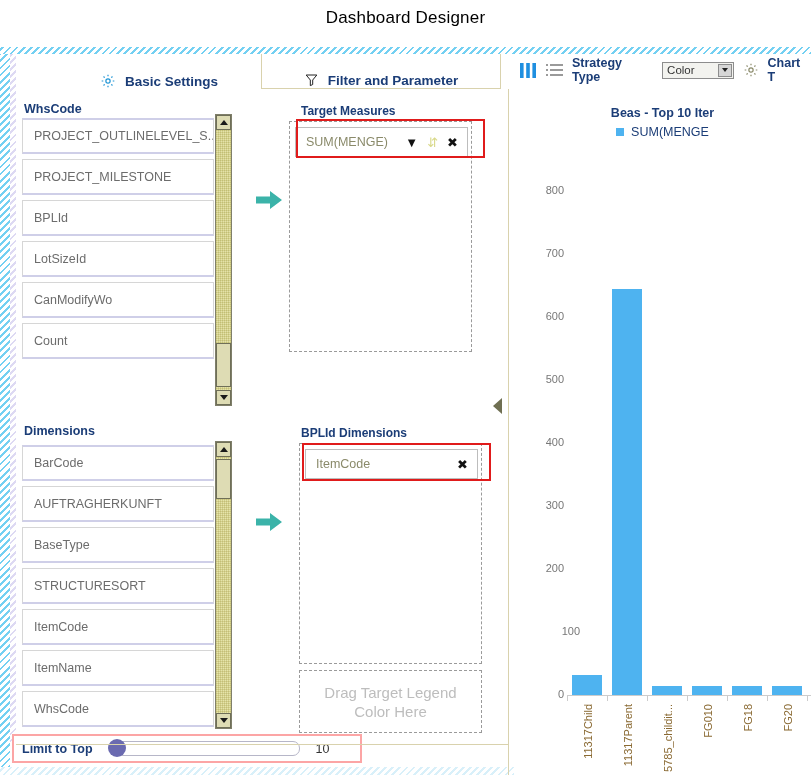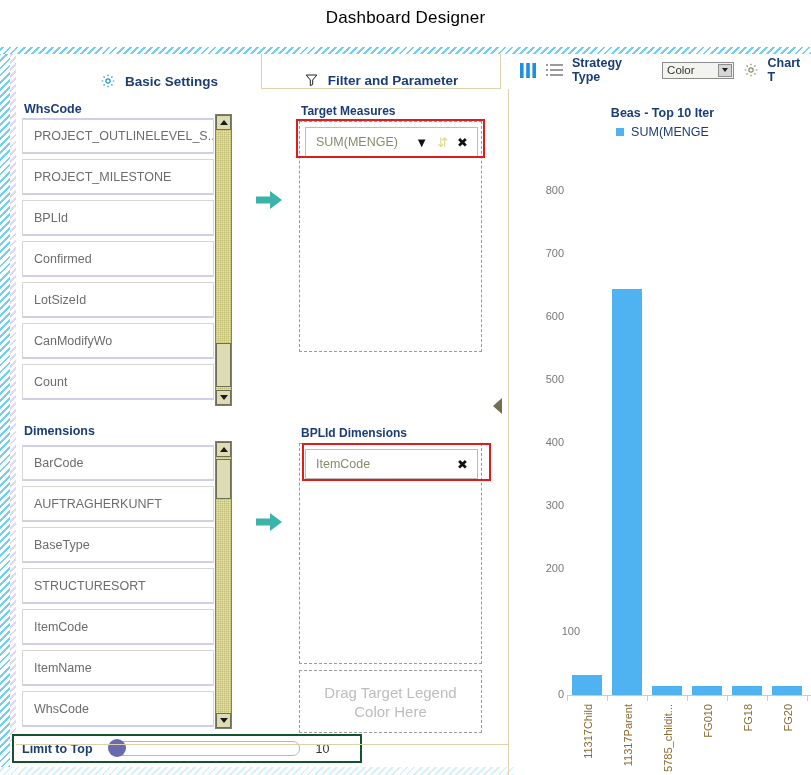--- a/index.html
+++ b/index.html
@@ -261,7 +261,7 @@
 
   <div class="mp-title" style="left:301px;top:104px;">Target Measures</div>
 
-  <div class="dropzone" style="left:299px;top:121px;width:183px;height:231px;">
+  <div class="dropzone" style="left:289px;top:121px;width:183px;height:231px;">
     <div class="chip" style="left:5px;top:5px;width:173px;">
       <span>SUM(MENGE)</span>
       <span class="sp"></span>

Your assignment: Lines of the data above that include the string "left" must each be copied.

Output for this task:
   <div class="mp-title" style="left:301px;top:104px;">Target Measures</div>
-  <div class="dropzone" style="left:299px;top:121px;width:183px;height:231px;">
+  <div class="dropzone" style="left:289px;top:121px;width:183px;height:231px;">
     <div class="chip" style="left:5px;top:5px;width:173px;">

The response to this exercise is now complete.